=== Section Start ===

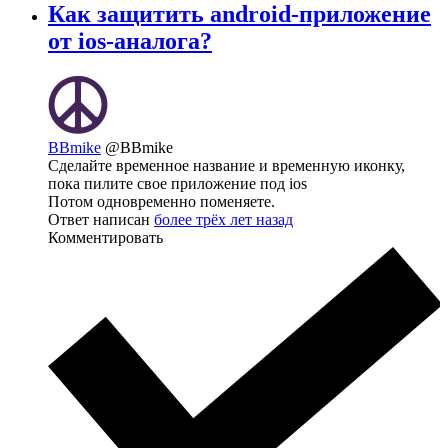
Как защитить android-приложение
от ios-аналога?
BBmike
@BBmike
Сделайте временное название и временную иконку,
пока пилите свое приложение под ios
Потом одновременно поменяете.
Ответ написан
более трёх лет назад
Комментировать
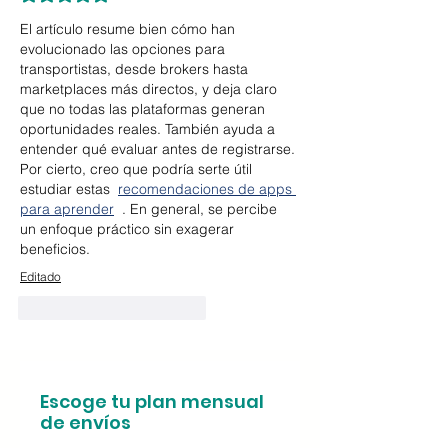
El artículo resume bien cómo han 
evolucionado las opciones para 
transportistas, desde brokers hasta 
marketplaces más directos, y deja claro 
que no todas las plataformas generan 
oportunidades reales. También ayuda a 
entender qué evaluar antes de registrarse. 
Por cierto, creo que podría serte útil 
estudiar estas  
recomendaciones de apps 
para aprender
  . En general, se percibe 
un enfoque práctico sin exagerar 
beneficios.
Editado
Me gusta
Reaccionar
Escoge tu plan mensual
de envíos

=== Section End ===

[WHAT TO DO] Wherever the string "приложение" appears in the records, copy the whole line.

[ANSWER BELOW]
Как защитить android-приложение
пока пилите свое приложение под ios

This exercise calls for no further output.